Mexique : bain de foule géant pour le président, une première depuis des décennies
Le président mexicain, Andrés Manuel López Obrador, s'est offert dimanche un bain de foule de plus de cinq heures en descendant dans la rue à Mexico, une première depuis des décennies, avec en ligne de mire la prochaine élection prévue en 2024.
A 14H00 locales (20H00 GMT), le président de gauche nationaliste, très populaire, continuait d'avancer à petits pas, entouré de dizaines de milliers de ses supporteurs dans ce pays de 126 millions d'habitants.
Après cinq heures de marche, AMLO -ses initiales et son surnom-, 69 ans, n'était toujours pas arrivé à Zocalo, la place emblématique du Mexique où il doit prononcer un discours pour ses quatre ans au pouvoir.
C'est la première fois qu'un président mexicain en exercice prend la tête d'une manifestation depuis Lazaro Cardenas (1934-1940), d'après le site du journal espagnol El Pais qui cite des historiens, des politologues et des universitaires.
Aucune estimation officielle du nombre de participants n'était disponible, comme souvent au Mexique.
Les rues étaient noires de monde sur plus de quatre kilomètres, du point de départ jusqu'à Zocalo, la place la plus célèbre du pays avec sa cathédrale coloniale et le palais national, siège de la présidence qui abrite des fresques murales de Diego Rivera.
De nombreux manifestants sont venus en bus des Etats de l'intérieur du pays (Veracruz, Guerrero...), preuve de la capacité de mobilisation du parti au pouvoir, le Mouvement pour la régénération nationale (Morena).
Au son des mariachis, ils ont multiplié les déclarations de soutien au président, qui jouit de près de 60% d'avis favorables d'après des enquêtes d'opinion.
"Il a fait ce qu'aucun président n'a fait pour les pauvres, même s'il doit améliorer quelques points, comme l'insécurité.
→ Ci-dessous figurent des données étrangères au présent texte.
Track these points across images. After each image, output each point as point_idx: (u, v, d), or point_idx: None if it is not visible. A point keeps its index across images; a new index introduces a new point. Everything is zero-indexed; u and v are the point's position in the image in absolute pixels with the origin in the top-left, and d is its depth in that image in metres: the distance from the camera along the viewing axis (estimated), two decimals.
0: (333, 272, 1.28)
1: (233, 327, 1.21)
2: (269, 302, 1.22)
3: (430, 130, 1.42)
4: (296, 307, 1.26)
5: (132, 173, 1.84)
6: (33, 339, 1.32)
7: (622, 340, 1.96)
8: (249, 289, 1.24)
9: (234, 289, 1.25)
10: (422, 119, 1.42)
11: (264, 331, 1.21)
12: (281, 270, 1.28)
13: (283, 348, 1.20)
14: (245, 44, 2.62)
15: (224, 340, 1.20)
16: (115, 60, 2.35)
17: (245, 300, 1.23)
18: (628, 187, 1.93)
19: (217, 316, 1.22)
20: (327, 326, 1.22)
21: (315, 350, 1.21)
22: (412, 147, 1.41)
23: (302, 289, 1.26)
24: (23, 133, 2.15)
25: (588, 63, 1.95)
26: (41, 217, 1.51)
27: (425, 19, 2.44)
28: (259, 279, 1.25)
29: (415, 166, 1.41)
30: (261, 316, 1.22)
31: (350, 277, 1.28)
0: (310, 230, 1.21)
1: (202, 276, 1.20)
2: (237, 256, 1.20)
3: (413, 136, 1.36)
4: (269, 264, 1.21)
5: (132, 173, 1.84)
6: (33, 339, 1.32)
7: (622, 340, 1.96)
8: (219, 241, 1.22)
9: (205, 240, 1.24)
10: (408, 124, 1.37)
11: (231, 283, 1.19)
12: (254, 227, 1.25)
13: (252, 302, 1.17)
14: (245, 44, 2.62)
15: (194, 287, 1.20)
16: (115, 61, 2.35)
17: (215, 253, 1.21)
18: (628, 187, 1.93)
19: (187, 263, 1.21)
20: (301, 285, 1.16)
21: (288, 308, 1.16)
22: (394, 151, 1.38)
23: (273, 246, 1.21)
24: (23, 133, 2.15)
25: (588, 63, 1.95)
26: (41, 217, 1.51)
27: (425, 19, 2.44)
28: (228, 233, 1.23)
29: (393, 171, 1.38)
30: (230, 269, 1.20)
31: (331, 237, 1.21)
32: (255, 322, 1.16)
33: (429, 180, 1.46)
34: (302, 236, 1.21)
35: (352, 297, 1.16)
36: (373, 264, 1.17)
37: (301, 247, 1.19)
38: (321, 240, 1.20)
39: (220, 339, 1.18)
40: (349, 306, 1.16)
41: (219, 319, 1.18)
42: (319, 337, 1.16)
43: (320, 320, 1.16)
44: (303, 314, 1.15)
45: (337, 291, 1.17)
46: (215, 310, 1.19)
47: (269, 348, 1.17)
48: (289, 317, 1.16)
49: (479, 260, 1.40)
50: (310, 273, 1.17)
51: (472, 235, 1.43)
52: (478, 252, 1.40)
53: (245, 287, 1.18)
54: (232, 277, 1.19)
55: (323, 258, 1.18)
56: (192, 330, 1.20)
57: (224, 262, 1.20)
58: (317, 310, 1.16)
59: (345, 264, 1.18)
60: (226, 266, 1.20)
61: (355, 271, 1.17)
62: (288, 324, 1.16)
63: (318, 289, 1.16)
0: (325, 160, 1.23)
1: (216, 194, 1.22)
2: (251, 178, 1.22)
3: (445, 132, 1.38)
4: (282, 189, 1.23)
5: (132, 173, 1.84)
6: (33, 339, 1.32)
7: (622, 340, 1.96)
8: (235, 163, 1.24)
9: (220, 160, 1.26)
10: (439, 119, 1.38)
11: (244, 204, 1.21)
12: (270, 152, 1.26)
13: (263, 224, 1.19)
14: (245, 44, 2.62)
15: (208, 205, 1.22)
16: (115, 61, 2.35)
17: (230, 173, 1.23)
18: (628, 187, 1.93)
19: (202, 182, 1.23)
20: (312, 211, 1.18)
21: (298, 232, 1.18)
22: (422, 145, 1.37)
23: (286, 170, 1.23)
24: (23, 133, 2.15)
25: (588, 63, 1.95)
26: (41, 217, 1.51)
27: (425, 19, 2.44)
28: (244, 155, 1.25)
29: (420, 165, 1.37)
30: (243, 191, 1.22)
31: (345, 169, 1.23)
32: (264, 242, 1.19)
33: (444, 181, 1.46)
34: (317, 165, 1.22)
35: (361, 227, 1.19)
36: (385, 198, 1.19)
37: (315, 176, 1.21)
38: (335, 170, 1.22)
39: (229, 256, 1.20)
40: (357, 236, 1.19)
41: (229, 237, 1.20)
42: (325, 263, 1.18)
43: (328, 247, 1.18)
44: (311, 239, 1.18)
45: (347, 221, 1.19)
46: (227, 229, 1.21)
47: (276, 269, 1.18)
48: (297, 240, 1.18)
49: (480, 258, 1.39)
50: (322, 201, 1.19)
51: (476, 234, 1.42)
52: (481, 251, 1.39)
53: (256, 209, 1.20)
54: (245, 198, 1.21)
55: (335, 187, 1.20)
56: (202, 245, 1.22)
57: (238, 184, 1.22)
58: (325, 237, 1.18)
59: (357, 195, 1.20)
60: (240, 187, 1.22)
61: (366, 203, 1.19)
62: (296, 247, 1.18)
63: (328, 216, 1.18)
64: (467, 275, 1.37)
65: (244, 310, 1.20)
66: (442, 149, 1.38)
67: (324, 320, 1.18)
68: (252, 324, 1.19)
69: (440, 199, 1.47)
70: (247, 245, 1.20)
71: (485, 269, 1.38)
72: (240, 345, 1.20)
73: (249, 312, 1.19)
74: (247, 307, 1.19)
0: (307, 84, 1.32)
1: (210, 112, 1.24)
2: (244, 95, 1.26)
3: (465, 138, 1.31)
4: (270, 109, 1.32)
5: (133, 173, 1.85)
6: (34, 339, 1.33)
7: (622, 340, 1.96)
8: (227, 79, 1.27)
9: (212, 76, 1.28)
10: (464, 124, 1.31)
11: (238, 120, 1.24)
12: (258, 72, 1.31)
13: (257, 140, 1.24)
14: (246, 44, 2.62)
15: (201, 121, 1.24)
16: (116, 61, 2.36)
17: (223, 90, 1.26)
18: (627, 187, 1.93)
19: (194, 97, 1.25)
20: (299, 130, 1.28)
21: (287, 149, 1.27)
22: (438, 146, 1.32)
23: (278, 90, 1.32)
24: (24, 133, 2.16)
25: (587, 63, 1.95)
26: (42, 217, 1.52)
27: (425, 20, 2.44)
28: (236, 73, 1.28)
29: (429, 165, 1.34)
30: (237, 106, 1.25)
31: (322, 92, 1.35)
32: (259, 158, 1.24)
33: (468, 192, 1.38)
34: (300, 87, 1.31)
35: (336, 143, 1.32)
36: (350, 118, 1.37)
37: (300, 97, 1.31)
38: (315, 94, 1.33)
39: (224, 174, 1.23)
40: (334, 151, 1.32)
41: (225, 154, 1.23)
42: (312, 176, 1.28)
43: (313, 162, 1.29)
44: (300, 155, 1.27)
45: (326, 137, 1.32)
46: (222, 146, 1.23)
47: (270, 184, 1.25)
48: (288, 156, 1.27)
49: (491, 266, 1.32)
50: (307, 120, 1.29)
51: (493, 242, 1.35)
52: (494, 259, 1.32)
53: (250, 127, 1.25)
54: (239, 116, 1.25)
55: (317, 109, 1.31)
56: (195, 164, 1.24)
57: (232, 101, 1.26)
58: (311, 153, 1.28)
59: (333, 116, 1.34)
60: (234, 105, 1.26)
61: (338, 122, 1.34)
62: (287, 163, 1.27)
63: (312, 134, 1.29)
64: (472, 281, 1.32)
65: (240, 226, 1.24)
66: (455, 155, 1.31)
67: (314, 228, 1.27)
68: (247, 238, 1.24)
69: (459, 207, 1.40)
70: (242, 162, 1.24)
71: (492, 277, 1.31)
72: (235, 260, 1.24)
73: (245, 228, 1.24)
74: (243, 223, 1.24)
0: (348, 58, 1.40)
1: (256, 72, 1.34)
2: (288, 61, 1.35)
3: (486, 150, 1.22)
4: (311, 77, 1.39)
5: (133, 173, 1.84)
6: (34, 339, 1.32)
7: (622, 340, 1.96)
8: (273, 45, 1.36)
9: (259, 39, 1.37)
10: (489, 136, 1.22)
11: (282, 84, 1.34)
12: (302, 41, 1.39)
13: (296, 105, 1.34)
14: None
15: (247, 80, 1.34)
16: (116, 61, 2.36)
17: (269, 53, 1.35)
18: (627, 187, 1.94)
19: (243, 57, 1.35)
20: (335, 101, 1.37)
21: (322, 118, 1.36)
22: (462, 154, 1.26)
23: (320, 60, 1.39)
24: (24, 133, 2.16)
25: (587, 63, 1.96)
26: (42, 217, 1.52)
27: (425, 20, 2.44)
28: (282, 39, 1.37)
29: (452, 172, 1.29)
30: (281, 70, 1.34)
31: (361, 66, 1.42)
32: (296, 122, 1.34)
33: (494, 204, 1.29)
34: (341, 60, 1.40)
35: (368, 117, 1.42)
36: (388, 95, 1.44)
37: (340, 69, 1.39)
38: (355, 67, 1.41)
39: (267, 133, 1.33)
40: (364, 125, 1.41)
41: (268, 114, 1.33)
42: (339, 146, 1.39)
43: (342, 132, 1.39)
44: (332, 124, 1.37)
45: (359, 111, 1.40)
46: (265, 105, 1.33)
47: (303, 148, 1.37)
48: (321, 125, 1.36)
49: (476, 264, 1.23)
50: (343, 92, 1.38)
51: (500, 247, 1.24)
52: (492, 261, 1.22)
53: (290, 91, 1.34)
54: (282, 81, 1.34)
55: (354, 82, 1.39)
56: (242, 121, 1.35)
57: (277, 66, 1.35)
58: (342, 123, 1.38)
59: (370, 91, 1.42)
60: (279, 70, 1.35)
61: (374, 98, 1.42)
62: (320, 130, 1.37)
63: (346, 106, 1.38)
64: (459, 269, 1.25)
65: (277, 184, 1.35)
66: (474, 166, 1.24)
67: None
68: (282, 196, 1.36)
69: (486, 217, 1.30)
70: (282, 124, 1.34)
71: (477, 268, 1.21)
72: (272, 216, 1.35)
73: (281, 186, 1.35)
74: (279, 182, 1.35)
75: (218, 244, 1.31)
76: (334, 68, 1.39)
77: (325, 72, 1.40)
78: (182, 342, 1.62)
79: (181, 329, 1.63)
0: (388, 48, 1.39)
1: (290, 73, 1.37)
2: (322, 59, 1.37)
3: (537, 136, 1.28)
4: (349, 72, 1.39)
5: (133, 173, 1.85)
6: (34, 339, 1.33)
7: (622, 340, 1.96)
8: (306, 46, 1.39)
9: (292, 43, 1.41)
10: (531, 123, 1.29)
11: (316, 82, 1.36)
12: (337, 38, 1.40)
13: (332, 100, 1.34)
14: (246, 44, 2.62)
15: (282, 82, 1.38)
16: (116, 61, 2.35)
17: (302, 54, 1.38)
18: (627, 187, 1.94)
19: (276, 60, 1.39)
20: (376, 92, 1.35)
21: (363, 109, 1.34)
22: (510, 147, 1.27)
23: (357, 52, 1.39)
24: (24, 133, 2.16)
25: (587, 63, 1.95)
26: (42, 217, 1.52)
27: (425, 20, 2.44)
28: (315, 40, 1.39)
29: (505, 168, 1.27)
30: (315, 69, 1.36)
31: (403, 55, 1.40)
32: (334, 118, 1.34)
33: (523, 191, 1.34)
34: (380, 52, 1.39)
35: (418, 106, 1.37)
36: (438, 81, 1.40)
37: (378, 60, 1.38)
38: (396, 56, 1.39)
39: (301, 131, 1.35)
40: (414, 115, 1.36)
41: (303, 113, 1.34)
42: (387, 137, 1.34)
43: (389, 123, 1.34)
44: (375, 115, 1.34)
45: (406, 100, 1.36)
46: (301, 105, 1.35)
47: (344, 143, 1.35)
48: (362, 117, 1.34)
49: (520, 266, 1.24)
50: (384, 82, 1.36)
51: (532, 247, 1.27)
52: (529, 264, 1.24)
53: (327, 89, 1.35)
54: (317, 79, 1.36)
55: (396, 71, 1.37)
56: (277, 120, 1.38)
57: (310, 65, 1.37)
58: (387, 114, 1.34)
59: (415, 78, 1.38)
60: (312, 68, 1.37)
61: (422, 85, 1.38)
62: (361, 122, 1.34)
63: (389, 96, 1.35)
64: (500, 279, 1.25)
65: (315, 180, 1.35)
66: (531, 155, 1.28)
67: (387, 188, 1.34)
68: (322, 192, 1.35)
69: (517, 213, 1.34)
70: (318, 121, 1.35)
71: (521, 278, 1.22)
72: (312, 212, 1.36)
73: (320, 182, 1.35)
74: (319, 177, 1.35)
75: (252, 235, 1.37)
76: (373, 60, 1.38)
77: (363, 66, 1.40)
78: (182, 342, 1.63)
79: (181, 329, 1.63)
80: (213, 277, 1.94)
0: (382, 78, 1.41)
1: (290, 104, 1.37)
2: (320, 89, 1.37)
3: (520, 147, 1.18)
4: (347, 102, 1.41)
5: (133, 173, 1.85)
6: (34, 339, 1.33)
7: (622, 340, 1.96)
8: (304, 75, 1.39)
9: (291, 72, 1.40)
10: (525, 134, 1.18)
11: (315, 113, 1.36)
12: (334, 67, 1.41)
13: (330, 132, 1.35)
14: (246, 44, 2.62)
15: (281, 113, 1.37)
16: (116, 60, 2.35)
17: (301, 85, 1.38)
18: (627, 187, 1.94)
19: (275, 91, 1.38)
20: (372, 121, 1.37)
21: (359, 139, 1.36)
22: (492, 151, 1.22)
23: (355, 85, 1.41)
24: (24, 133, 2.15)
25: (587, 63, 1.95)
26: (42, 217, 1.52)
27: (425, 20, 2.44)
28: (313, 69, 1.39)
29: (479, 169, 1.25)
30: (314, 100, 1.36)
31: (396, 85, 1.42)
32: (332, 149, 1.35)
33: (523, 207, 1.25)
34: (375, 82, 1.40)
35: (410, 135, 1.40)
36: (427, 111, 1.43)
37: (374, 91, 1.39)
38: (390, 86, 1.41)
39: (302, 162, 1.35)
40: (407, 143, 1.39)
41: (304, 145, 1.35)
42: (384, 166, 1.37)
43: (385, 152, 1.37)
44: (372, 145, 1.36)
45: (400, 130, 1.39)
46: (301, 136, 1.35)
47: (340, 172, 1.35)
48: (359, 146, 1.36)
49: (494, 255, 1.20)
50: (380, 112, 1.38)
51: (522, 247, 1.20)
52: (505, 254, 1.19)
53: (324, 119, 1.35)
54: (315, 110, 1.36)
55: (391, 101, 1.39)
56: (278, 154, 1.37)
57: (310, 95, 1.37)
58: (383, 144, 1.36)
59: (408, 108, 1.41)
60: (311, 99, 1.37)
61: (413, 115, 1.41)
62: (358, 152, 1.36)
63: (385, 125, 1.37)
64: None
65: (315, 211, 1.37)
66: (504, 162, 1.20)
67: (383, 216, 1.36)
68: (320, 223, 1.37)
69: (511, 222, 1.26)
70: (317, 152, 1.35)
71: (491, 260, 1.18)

Mais cela ne se fait pas du jour au lendemain", a indiqué à l'AFP, Ramon Suarez, un électricien.
"J'aime la manière de gouverner d'AMLO", s'est enthousiasmée Alma Perez, une éducatrice de 35 ans, venue de l'Etat de Guerrero (sud).
"Je n'écoute pas les critiques qui lui sont faites. Elles n'ont aucune raison d'être. Par exemple, la violence n'a pas commencé avec lui", a-t-elle ajouté, en référence aux dizaines de milliers d'homicides que le Mexique continue d'enregistrer chaque année (33.308 en 2021).
- "Montrer ses muscles" -
Volontiers clivant et adepte de la "polarisation" politique, le président avait estimé que ses adversaires défendaient en fait "le racisme, le classisme et la corruption".
AMLO affirme que son propre rassemblement n'est pas une réponse à l'opposition, mais une façon de "célébrer des progrès dans la transformation du Mexique".
Il veut "montrer ses muscles", estime Fernando Dworak, analyste à l'Institut technologique autonome de Mexico (ITAM), joint par l'AFP.
"L'opposition a commis une grave erreur en croyant qu'elle pouvait vaincre le président dans la rue", a-t-il poursuivi.
La mobilisation de dimanche intervient à moins de deux ans de la présidentielle de 2024 (le chef de l'Etat au Mexique est élu pour un mandat unique de six ans).
Deux possibles dauphins du président marchent avec lui, la maire de Mexico Claudia Sheinbaum et le ministre des Affaires étrangères Marcelo Ebrard.
- Projet de réforme électorale -
Portée par la popularité d'AMLO, Morena est en position de force face à un bloc d'opposition qui regroupe le PRI, l'ancien parti au pouvoir pendant 70 ans, le PAN (droite) et le PRD (gauche).
Cette alliance s'est récemment divisée, avant de retrouver son unité contre le projet de réforme électorale.
La réforme prétend changer les règles de fonctionnement de l'Institut national électoral (INE) pour que ses membres soient élus, et non plus choisis par les partis.
Elle prévoit également de réduire la taille de l'INE, ainsi que le nombre des membres du Parlement (les députés passeraient de 500 à 300, et les sénateurs de 128 à 96).
Ses détracteurs accusent AMLO de vouloir en finir avec l'"indépendance" de l'INE, qui supervise l'organisation des élections depuis sa création en 1990.
Le président a besoin d'une majorité des deux-tiers au Parlement pour l'approbation de cette réforme, car il s'agit d'une réforme constitutionnelle.
L'opposition accuse également le président mexicain d'autoritarisme et de vouloir "militariser" le pays. AMLO a de fait confié à l'armée plusieurs grands chantiers ainsi que des tâches de sécurité publique dans un pays qui n'arrive pas à sortir de la violence du narco-trafic.